Dr. Debra Isaac, BN’84, MD’87
International Career Achievement Award
Magazine | Fall/Winter 2018 | Arch Awards 2018 | Debra Isaac
Dr. Debra Isaac is co-founder of the Guyana Program to Advance Cardiac Care (GPACC), a global health training environment that benefits UCalgary learners and faculty and those in Guyana; cardiologist with a subspecialty interest in echocardiography, heart failure and cardiac transplantation.
It was the baby pictures that always got to her.
Seven years ago, photos of blue and swollen tots were a bellwether. But now, when Dr. Debra Isaac, receives images of sickly babies from Guyana, the cardiologist and clinical professor at UCalgary is optimistic. “Today, our well-trained team can get patients to a point where they can have surgery and they will likely continue to grow and develop,” she says.
Like so many other paths to success, Isaac’s swerved one day and that sharp detour changed the course of her life. It was 2011 when a colleague asked if her team at the Libin Cardiovascular Institute could donate a cardiac ultrasound machine to a public hospital in Guyana where this surgeon/researcher was originally from.

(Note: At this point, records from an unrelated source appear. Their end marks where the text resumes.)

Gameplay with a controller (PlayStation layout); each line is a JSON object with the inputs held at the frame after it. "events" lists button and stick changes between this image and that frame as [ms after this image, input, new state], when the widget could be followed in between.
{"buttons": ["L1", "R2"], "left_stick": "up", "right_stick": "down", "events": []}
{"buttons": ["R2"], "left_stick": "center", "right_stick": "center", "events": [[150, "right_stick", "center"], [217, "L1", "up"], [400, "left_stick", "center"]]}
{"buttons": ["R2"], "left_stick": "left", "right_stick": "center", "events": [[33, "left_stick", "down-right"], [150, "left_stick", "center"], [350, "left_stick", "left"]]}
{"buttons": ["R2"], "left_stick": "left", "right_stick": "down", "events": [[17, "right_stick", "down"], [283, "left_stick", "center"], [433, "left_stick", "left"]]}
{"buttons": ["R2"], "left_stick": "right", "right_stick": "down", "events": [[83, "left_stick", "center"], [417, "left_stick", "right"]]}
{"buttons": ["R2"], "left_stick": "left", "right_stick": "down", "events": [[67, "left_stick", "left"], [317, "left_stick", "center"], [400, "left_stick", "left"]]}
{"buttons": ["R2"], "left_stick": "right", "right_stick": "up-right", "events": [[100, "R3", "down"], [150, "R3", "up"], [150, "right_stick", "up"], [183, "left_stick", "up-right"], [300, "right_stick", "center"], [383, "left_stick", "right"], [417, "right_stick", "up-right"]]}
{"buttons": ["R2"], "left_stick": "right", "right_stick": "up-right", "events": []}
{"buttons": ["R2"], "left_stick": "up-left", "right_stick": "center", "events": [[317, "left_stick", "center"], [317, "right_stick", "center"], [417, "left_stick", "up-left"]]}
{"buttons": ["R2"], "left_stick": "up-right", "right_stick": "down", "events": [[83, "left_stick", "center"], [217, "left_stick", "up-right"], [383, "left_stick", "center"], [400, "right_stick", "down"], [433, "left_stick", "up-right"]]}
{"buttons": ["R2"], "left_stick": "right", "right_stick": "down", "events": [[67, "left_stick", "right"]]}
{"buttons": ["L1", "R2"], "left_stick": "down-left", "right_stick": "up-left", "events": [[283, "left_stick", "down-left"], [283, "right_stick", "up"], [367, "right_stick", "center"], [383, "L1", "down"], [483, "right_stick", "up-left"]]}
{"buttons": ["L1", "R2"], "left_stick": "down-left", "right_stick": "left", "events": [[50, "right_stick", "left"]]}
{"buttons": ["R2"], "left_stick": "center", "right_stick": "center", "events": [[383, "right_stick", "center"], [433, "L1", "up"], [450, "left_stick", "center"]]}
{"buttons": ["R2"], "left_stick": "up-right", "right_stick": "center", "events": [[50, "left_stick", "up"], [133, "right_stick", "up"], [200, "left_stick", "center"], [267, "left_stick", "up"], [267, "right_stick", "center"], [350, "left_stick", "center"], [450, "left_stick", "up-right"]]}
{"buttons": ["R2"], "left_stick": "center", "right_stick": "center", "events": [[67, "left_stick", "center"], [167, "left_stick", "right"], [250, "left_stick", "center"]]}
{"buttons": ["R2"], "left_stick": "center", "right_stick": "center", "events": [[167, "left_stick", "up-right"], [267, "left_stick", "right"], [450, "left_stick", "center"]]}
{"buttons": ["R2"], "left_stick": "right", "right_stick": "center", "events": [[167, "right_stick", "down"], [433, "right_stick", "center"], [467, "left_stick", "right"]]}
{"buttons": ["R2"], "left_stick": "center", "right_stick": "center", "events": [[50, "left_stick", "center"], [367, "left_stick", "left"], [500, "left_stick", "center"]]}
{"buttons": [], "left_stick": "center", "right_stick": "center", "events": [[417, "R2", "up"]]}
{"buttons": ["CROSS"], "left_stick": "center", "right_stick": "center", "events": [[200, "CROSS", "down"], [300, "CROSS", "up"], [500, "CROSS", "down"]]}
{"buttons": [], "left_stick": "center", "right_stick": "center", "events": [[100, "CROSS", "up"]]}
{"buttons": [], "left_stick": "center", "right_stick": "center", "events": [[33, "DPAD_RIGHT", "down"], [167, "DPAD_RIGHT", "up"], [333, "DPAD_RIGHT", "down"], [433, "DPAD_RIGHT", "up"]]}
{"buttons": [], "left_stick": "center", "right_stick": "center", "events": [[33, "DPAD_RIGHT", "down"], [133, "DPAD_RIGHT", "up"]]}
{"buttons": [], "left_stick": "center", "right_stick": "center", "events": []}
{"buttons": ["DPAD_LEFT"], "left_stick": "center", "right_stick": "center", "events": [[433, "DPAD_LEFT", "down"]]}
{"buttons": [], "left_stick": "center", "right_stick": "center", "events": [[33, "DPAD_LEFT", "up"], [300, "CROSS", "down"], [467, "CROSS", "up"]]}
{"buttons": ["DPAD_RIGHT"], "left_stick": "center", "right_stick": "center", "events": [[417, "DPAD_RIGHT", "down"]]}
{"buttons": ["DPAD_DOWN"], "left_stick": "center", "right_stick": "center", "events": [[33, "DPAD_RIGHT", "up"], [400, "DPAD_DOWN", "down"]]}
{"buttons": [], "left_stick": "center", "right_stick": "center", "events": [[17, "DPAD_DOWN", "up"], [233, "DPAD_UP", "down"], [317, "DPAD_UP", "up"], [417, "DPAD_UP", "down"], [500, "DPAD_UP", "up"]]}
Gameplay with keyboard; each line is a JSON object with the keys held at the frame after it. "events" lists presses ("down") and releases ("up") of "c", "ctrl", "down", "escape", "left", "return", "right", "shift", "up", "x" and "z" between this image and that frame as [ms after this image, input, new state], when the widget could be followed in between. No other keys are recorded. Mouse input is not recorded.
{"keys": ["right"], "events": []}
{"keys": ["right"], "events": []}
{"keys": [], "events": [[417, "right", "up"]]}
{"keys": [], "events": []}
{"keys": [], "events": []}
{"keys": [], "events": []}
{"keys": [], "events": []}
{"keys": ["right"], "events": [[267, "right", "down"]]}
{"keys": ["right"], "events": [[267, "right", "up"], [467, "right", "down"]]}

Intrigued, yet somewhat skeptical, Isaac took a portable echocardiogram machine to Guyana, only to realize her fears were well-founded.
“I remember having dinner with Guyana’s minister of health when I told him there was no point in leaving this machine in his country when nobody had been trained to use it,” Isaac says. “There might be a nice photo of us and the machine in the paper the next day, but we would not actually be helping anybody.”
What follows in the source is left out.